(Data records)
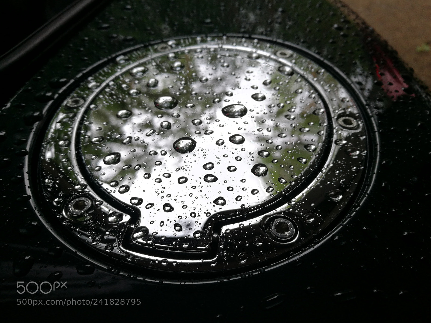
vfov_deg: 51.4
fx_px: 336
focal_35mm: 27
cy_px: 162
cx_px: 216
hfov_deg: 65.3
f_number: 2.2
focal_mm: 4.5
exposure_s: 1/50
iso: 64
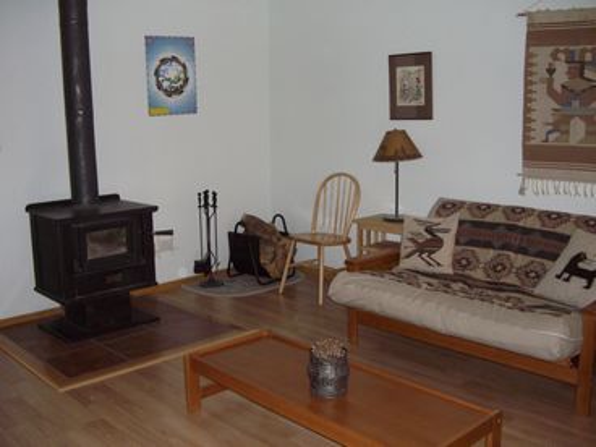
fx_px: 654
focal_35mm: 38
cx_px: 298
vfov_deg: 37.7
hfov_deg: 49.0
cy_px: 224
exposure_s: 1/60
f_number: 2.8
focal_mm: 7.9
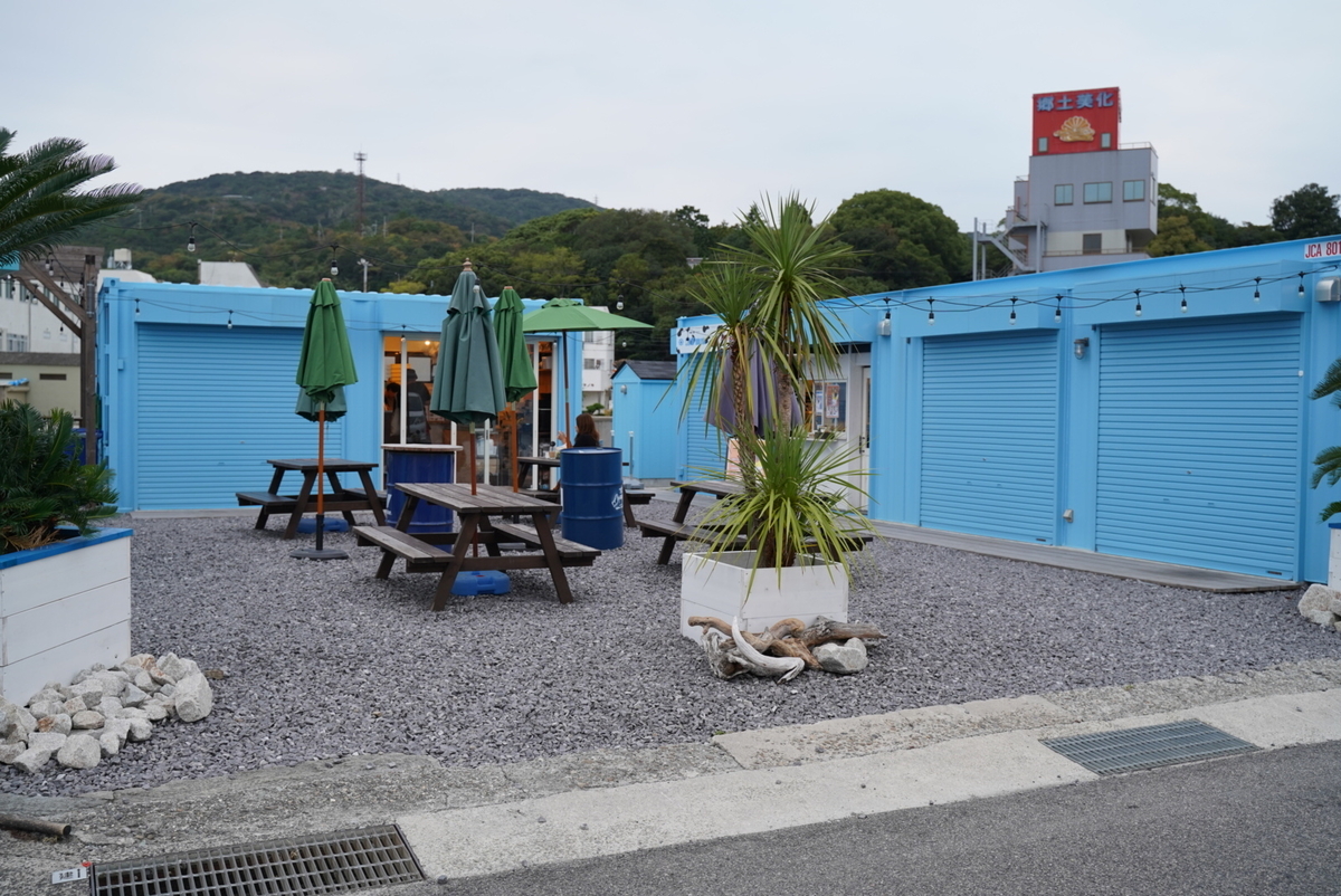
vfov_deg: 37.9
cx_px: 670
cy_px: 448
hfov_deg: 54.4
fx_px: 1305
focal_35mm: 35
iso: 250
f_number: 4
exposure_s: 1/100
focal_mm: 35
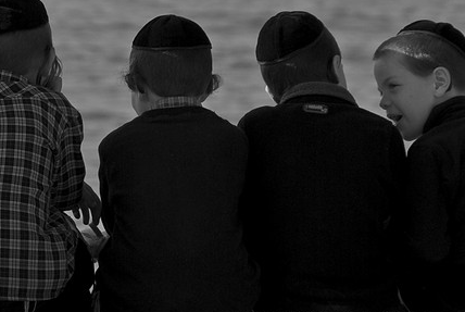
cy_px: 62
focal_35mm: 314
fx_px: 4063
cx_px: 109
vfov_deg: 4.4
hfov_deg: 6.5
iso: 125
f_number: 5.6
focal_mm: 112
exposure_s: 1/640
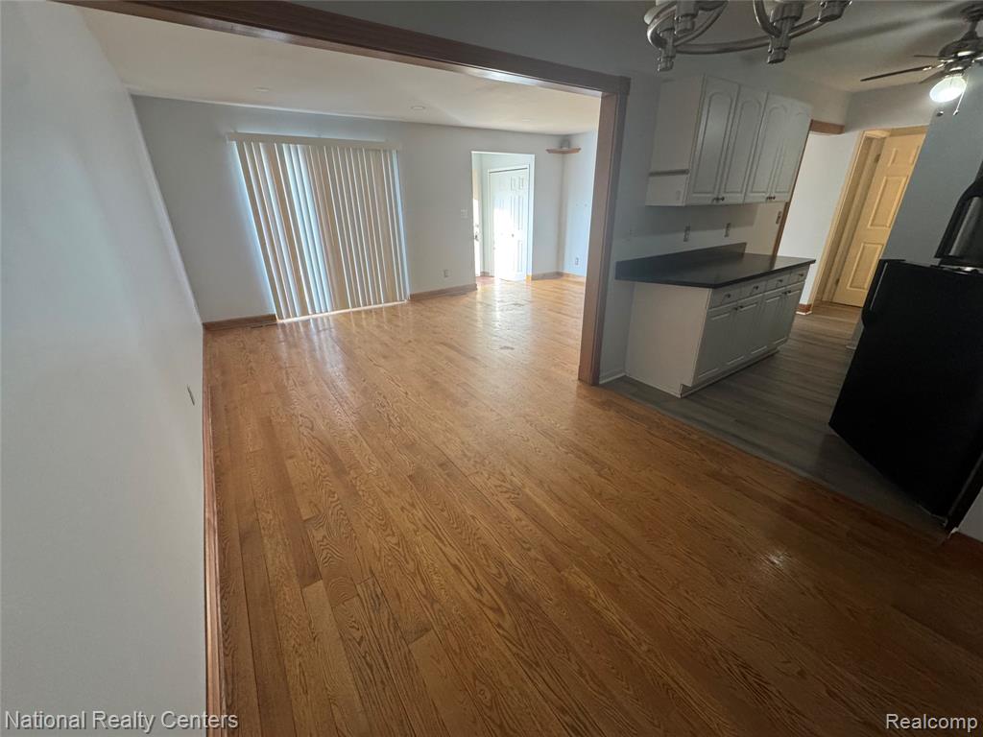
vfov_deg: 85.7
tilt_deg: -23.6
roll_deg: +1.2
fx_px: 398
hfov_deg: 102.1
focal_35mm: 14
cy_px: 368
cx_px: 492
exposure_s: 1/120
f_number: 2.2
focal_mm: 2.22
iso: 320
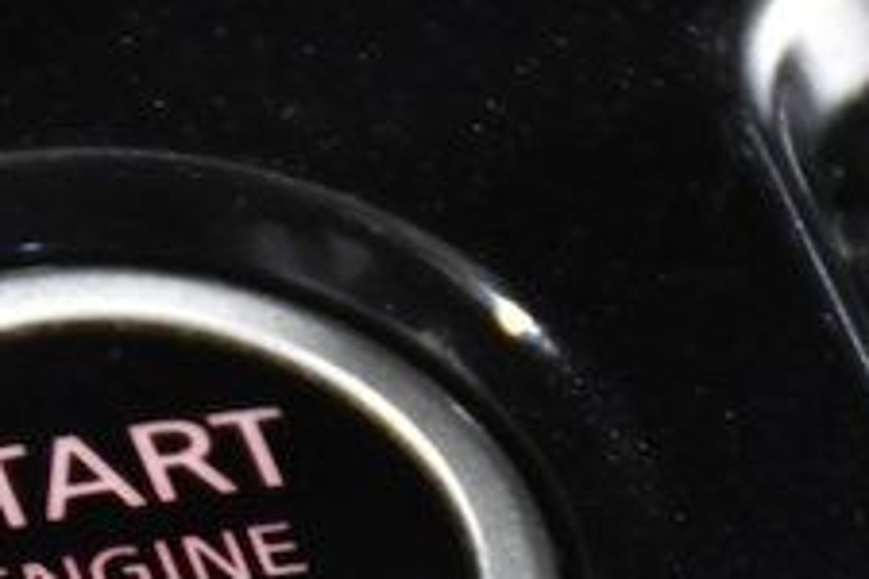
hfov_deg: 2.2
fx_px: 23099
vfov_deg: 1.4
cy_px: 697
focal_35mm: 957
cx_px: 170
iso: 2500
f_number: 5.6
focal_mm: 140
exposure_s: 1/60
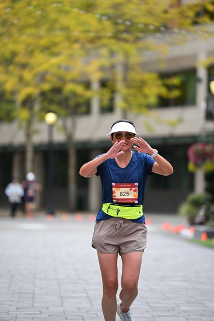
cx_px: 107
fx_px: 1782
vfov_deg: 10.3
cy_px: 160
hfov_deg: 6.9
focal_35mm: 200
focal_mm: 200
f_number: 2.8
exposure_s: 1/2500
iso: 640
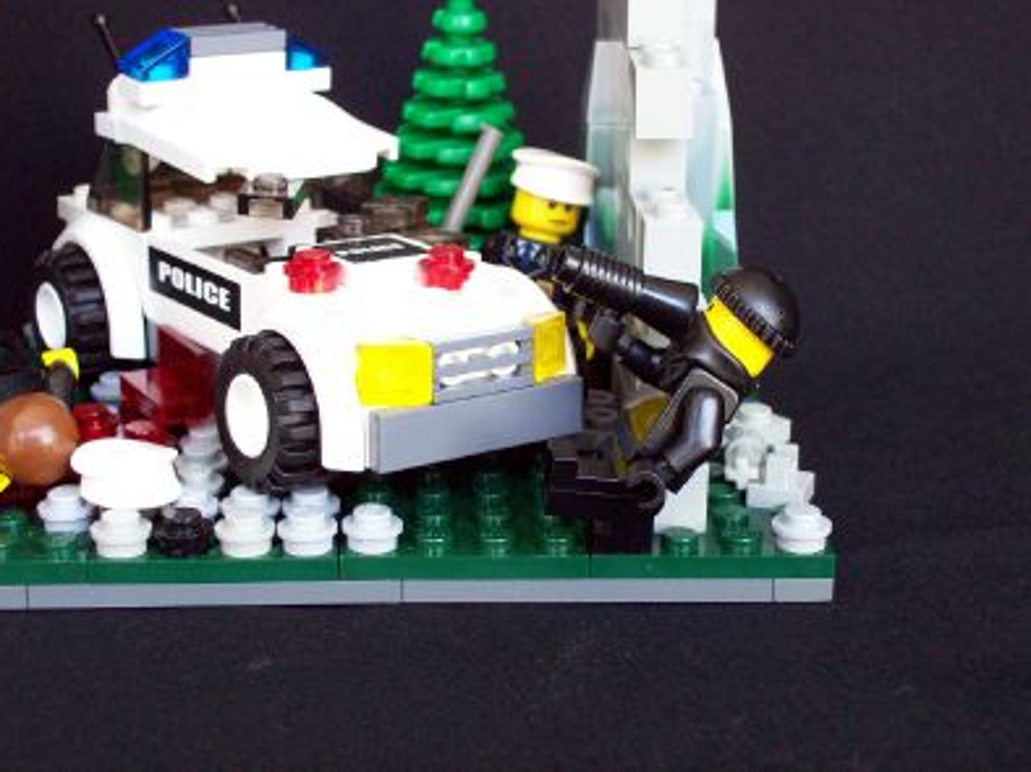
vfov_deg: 20.7
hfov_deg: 27.4
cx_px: 513
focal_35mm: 71
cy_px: 383
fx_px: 2113
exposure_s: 1/22.9
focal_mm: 11.6
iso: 160
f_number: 3.8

Exercise brief
Leave out the pictures. Transcribe only the lines above, from the first through the one that contains "exposure_s: 1/640".

Response
vfov_deg: 51.4
fx_px: 336
focal_35mm: 27
cy_px: 162
cx_px: 216
hfov_deg: 65.3
f_number: 2.2
focal_mm: 4.5
exposure_s: 1/50
iso: 64
fx_px: 654
focal_35mm: 38
cx_px: 298
vfov_deg: 37.7
hfov_deg: 49.0
cy_px: 224
exposure_s: 1/60
f_number: 2.8
focal_mm: 7.9
vfov_deg: 37.9
cx_px: 670
cy_px: 448
hfov_deg: 54.4
fx_px: 1305
focal_35mm: 35
iso: 250
f_number: 4
exposure_s: 1/100
focal_mm: 35
cy_px: 62
focal_35mm: 314
fx_px: 4063
cx_px: 109
vfov_deg: 4.4
hfov_deg: 6.5
iso: 125
f_number: 5.6
focal_mm: 112
exposure_s: 1/640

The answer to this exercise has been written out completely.